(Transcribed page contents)
★ ★ ★ ★ ★

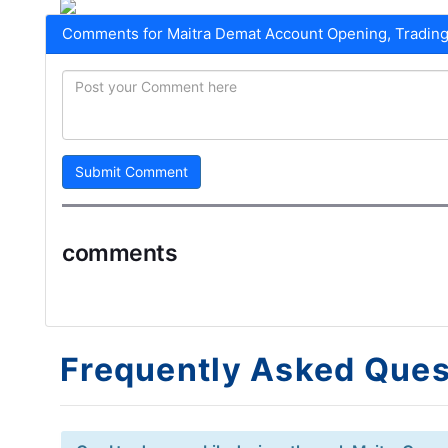
Comments for Maitra Demat Account Opening, Trading
Submit Comment
comments
Frequently Asked Ques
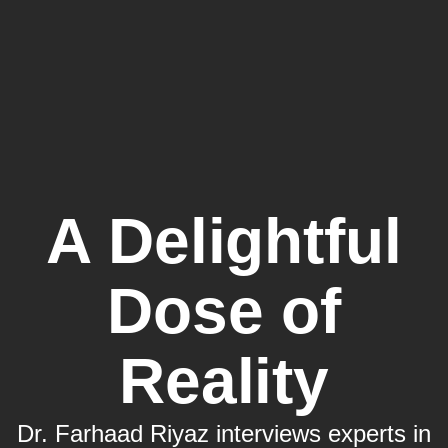
A Delightful
Dose of
Reality
Dr. Farhaad Riyaz interviews experts in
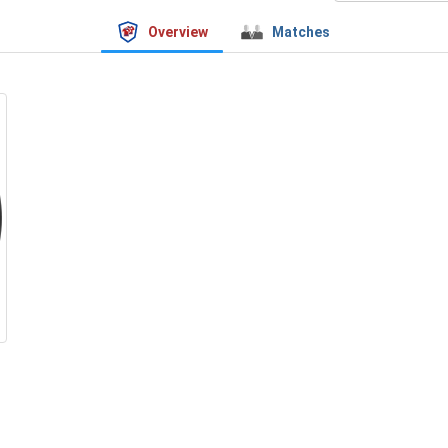
Overview
Matches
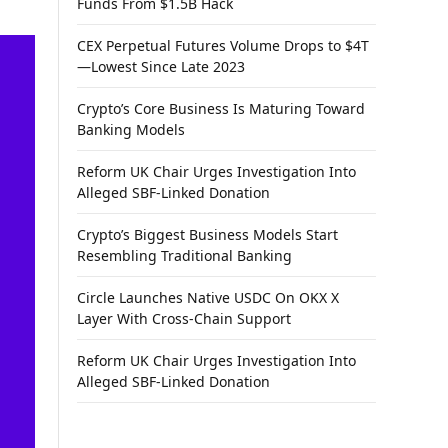
Funds From $1.5B Hack
CEX Perpetual Futures Volume Drops to $4T
—Lowest Since Late 2023
Crypto’s Core Business Is Maturing Toward
Banking Models
Reform UK Chair Urges Investigation Into
Alleged SBF-Linked Donation
Crypto’s Biggest Business Models Start
Resembling Traditional Banking
Circle Launches Native USDC On OKX X
Layer With Cross-Chain Support
Reform UK Chair Urges Investigation Into
Alleged SBF-Linked Donation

★ ★ ★ ★ ★

## PROBLEM STATEMENT
Once the pictures are removed, repeat all of the data above exactly.

## TASK OUTPUT
Comments for Maitra Demat Account Opening, Trading
Submit Comment
comments
Frequently Asked Ques
A Delightful
Dose of
Reality
Dr. Farhaad Riyaz interviews experts in
Overview
Matches
Funds From $1.5B Hack
CEX Perpetual Futures Volume Drops to $4T
—Lowest Since Late 2023
Crypto’s Core Business Is Maturing Toward
Banking Models
Reform UK Chair Urges Investigation Into
Alleged SBF-Linked Donation
Crypto’s Biggest Business Models Start
Resembling Traditional Banking
Circle Launches Native USDC On OKX X
Layer With Cross-Chain Support
Reform UK Chair Urges Investigation Into
Alleged SBF-Linked Donation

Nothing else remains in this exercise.